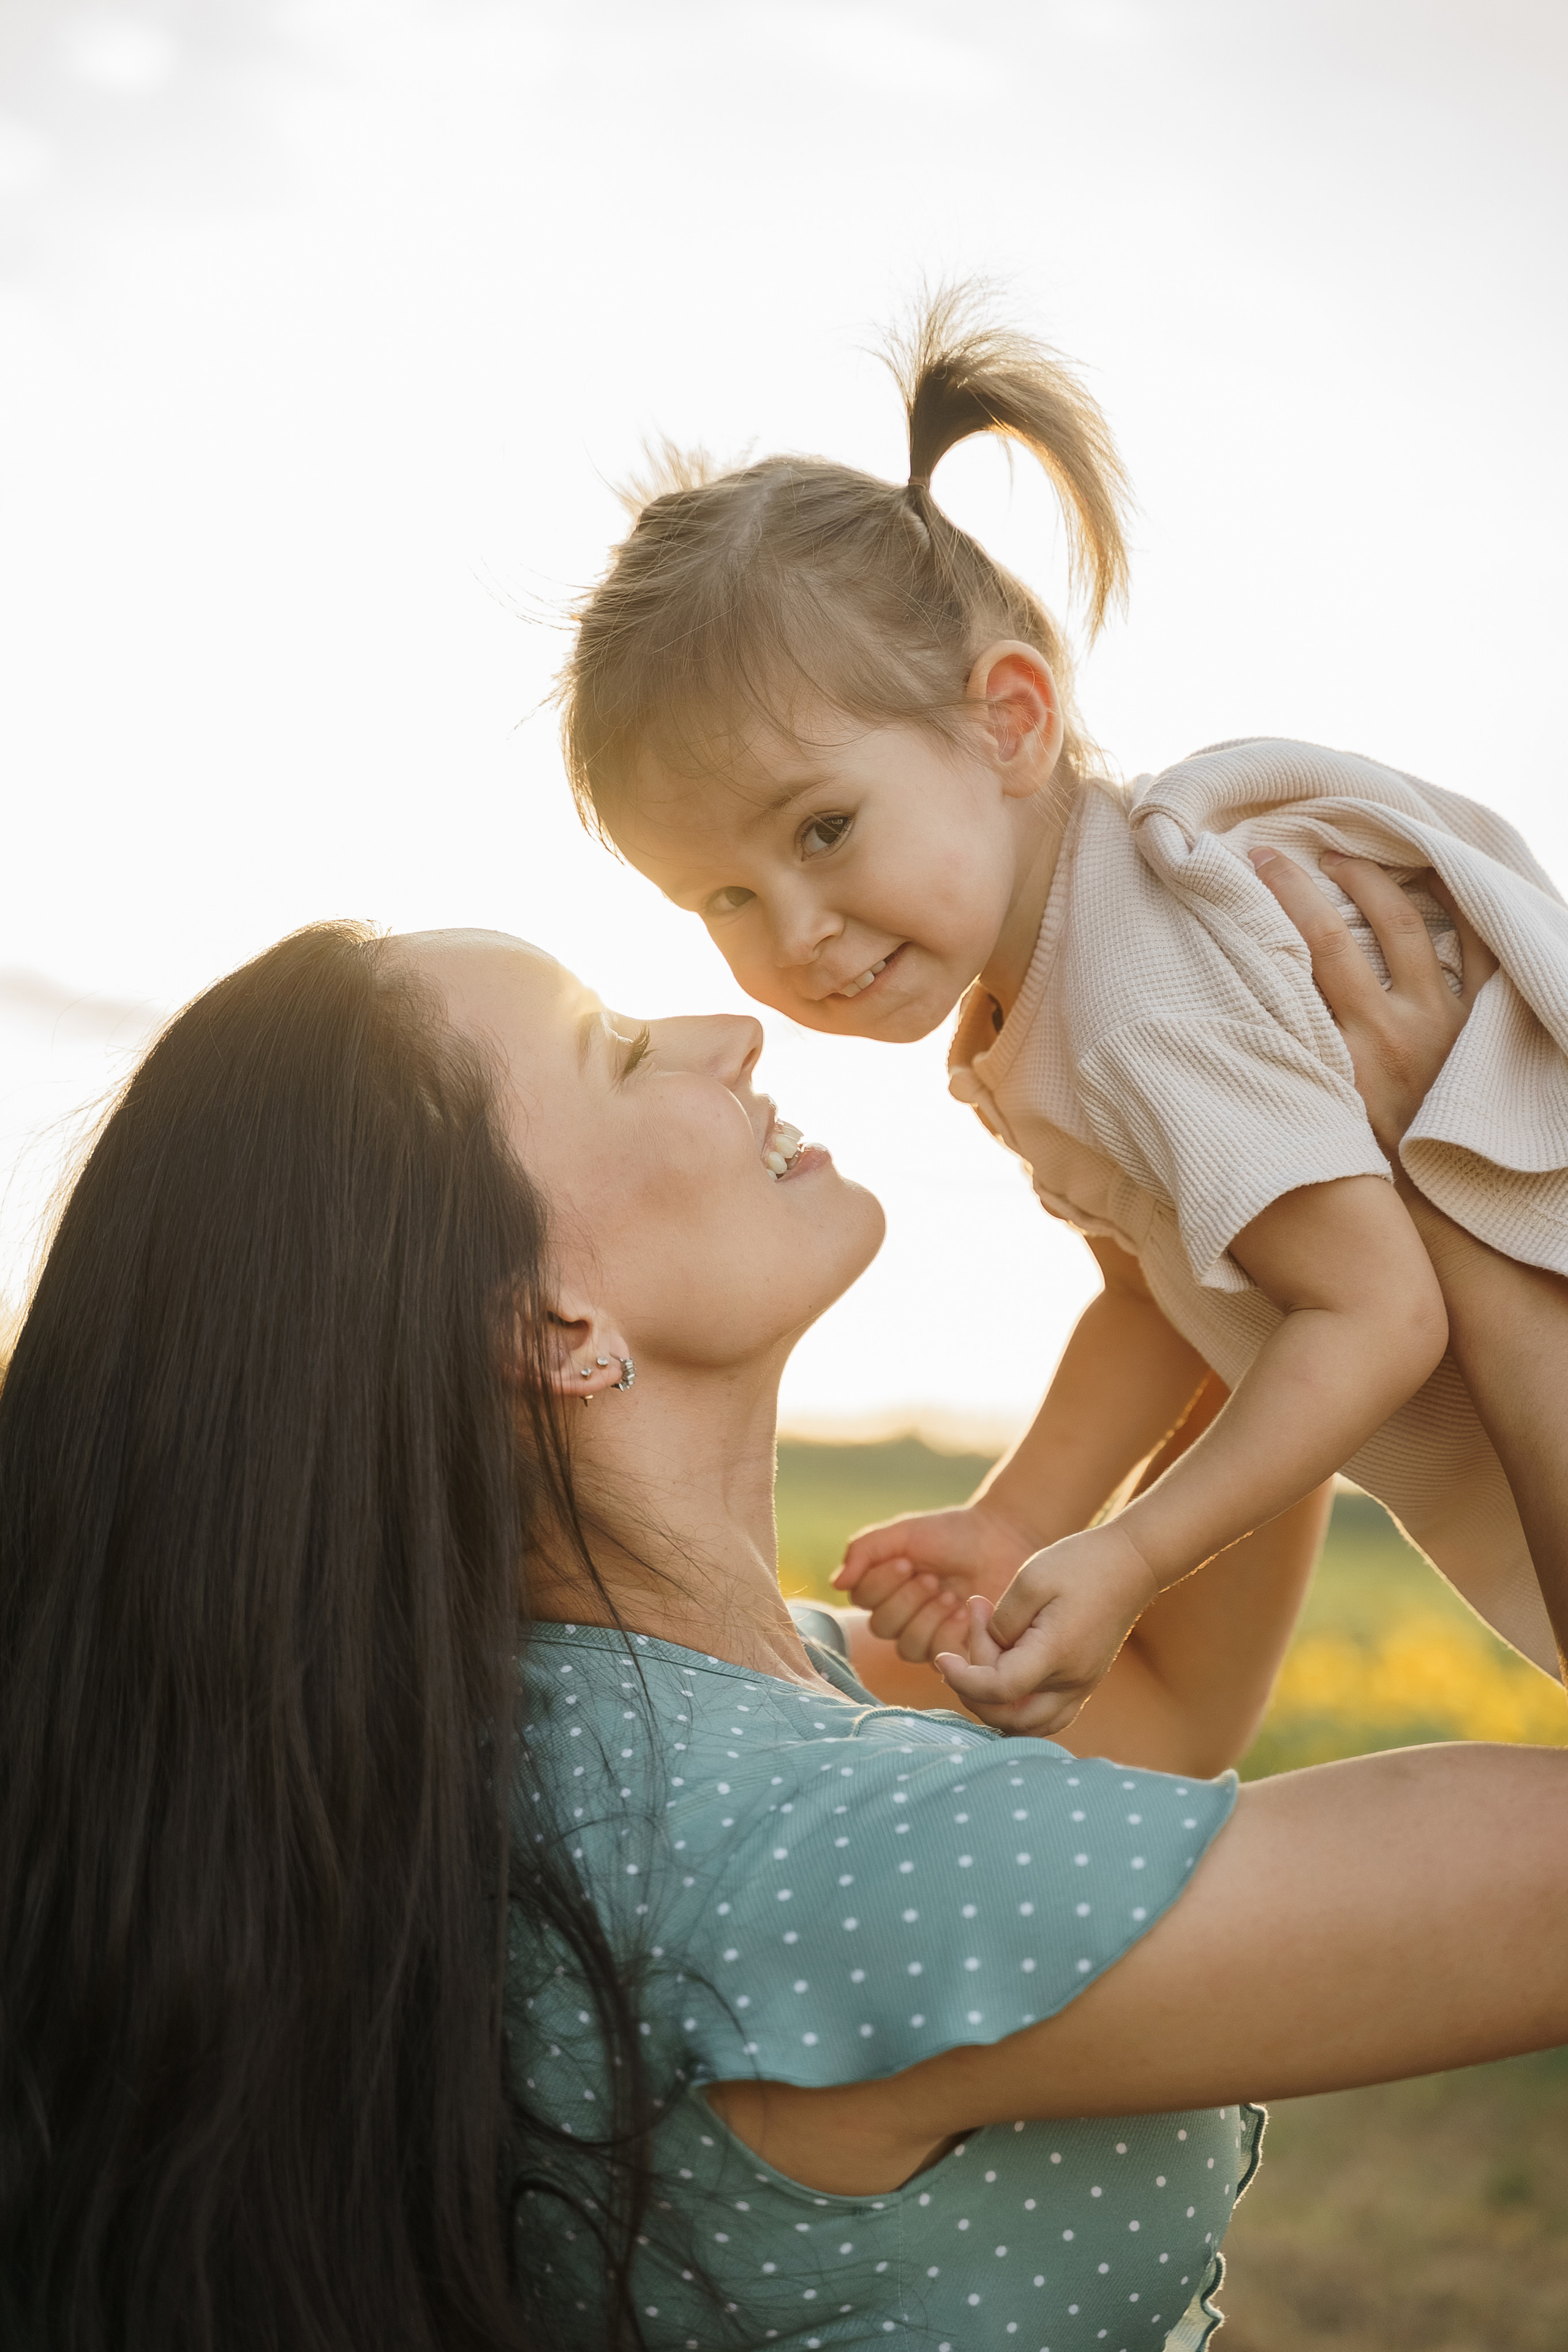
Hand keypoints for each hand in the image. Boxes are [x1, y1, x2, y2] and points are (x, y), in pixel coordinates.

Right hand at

**********

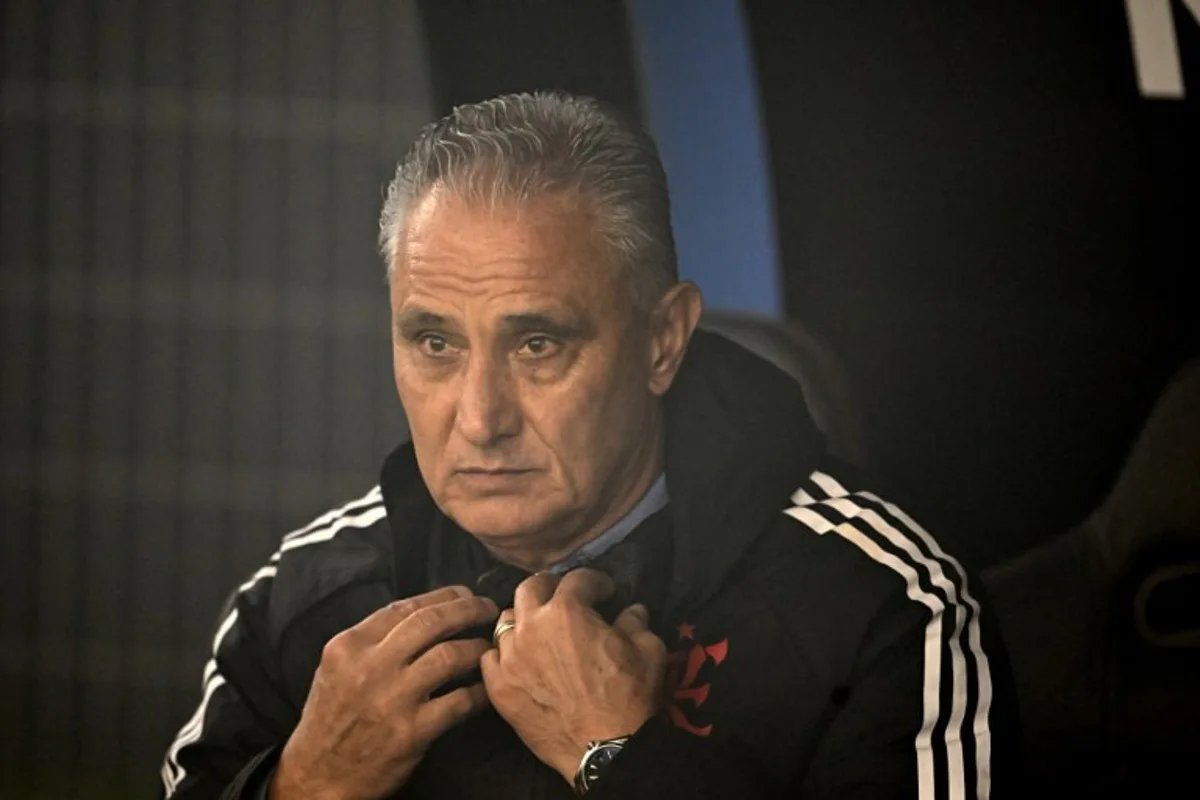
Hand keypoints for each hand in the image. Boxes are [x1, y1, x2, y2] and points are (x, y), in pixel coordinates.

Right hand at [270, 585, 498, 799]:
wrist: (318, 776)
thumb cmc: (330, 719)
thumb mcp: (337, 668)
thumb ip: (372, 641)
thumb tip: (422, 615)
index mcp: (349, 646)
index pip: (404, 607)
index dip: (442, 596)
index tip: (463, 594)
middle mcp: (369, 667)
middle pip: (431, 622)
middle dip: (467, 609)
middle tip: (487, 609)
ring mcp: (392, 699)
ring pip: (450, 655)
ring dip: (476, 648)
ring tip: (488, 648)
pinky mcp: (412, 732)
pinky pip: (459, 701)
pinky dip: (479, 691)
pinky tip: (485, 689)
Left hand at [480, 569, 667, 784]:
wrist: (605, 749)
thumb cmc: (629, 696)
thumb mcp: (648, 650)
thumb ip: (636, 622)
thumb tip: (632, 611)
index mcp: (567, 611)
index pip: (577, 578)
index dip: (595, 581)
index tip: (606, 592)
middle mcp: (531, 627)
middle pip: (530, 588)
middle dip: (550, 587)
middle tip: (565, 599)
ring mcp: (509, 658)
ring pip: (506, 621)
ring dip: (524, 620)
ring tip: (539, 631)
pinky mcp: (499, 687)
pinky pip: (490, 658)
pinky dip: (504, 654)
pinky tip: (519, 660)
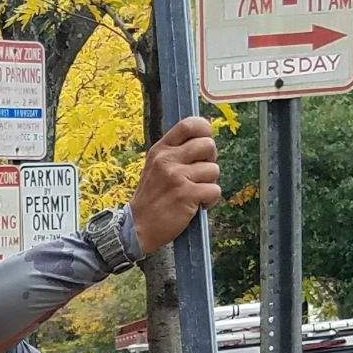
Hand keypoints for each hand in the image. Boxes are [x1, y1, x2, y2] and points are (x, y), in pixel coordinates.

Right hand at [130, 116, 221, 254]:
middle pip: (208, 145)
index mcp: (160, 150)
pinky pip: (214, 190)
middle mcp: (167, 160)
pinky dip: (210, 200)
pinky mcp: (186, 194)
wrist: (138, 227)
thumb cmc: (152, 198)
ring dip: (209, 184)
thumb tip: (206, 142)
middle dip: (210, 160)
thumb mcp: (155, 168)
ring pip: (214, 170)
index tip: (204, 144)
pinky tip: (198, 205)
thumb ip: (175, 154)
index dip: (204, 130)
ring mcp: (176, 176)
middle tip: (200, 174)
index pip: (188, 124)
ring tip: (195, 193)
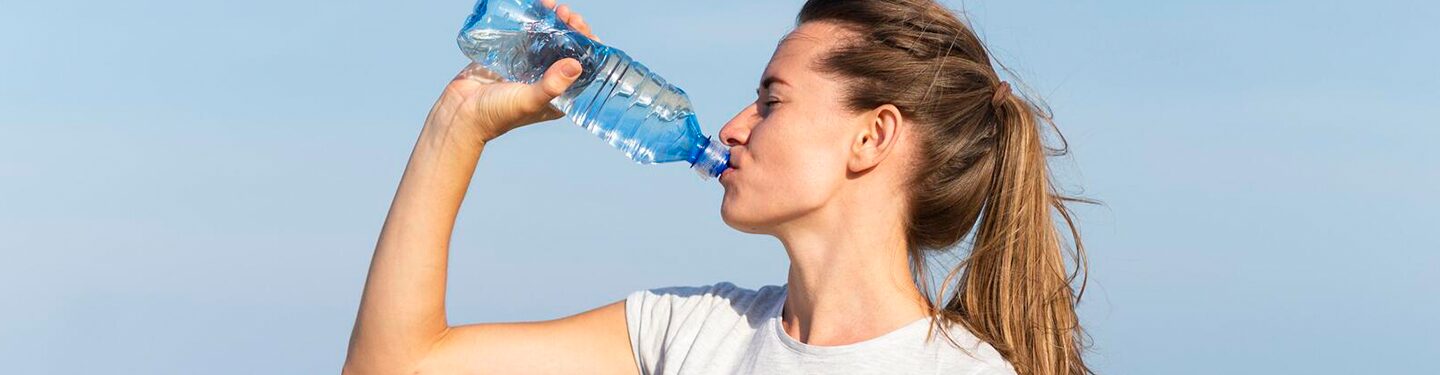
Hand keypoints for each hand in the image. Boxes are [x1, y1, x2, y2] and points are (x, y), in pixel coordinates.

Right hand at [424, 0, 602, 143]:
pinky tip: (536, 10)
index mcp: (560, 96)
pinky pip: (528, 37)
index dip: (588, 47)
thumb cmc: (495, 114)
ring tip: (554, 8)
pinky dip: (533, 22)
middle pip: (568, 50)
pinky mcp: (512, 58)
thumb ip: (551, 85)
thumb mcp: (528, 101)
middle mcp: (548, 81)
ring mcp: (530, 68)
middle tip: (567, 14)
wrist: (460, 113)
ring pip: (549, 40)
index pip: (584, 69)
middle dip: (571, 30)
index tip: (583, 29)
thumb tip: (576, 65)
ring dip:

**********

What is the number of lines in the entries above that include the word "Right"? Answer with that number alone.

4